Le conseil constitutionnel prend position sur les valeurs d’expropriation

par | 16 juin 2021 | Non classé

Le Conseil Constitutionnel valide les dispositions de l’article L.322-2 du code l’expropriation quant aux restrictions prévues à l’égard de l’évolution de la valeur du bien exproprié. Décision 2021-915/916 du 11 juin 2021

L’expropriation pour cause d’utilité publique suscite depuis plusieurs années, de nombreuses interrogations quant à sa conformité à notre constitution. Le droit de propriété est un élément fondamental de notre système juridique. Selon les dispositions de l’article 17 de la Déclaration de 1789 : La propriété étant un droit inviolable et sacré, nul ne peut en être privé, si ce n’est lorsque la nécessité publique, légalement constatée, l’exige évidemment, et sous la condition d’une juste et préalable indemnité.

La procédure d’expropriation a la particularité de relever du droit administratif ainsi que du droit privé. Le principe de l’utilité publique relève du contrôle du juge administratif. A défaut d’accord amiable entre les parties sur le montant de l’indemnité, il appartient au juge de l’expropriation de la fixer. Il s’agit d’un juge du Tribunal Judiciaire. Les règles de fixation de cette indemnité sont encadrées par les dispositions du code de l’expropriation pour cause d’utilité publique.

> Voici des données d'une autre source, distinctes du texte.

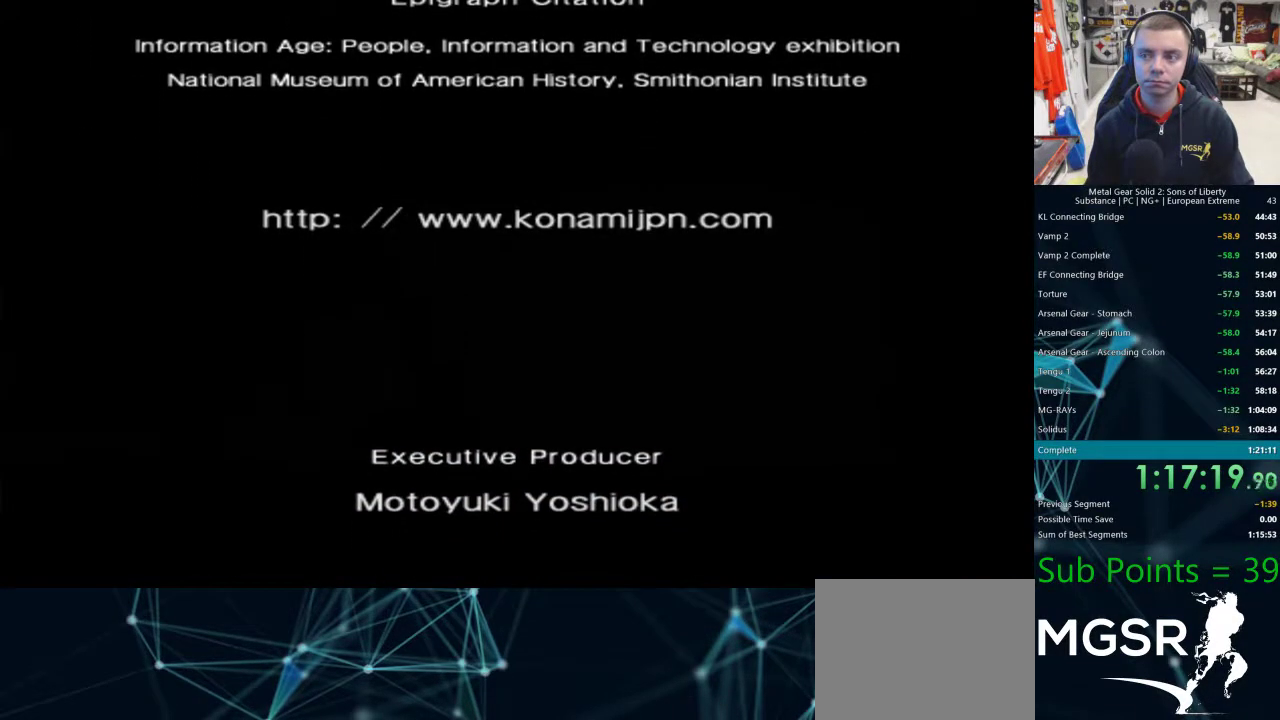
{"dt_ms": 500, "buttons": [], "left_stick": "center", "right_stick": "center", "events": []}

Le contentieux sur ce thème étant important, le Conseil Constitutionnel est régulièrement saisi de questions prioritaires de constitutionnalité (QPC) à ce titre. Les débats portent principalement sur les règles relatives à l’évaluation des biens expropriés, la juste indemnité.

Le 20 avril 2012, aux termes de sa décision 2012/236, le Conseil Constitutionnel avait déclaré conformes les dispositions de l’article L. 13-17 du code de l’expropriation pour cause d’utilité publique, relatives à la fixation de l’indemnité d’expropriation principale et les éléments de limitations qu’elles contiennent : estimation du service des domaines ou avis de la commission des opérations immobilières rendu dans le cadre d’un contentieux fiscal.

La décision du 11 juin 2021 complète celle du 20 avril 2012. Il s’agit de deux questions prioritaires de constitutionnalité qui ont été jointes, nées dans le cadre de contentieux portant sur la date d’évaluation du bien exproprié et de son évolution. Les valeurs des biens avaient été fixées à une date permettant à l’expropriant de profiter d’une plus-value substantielle déjà connue.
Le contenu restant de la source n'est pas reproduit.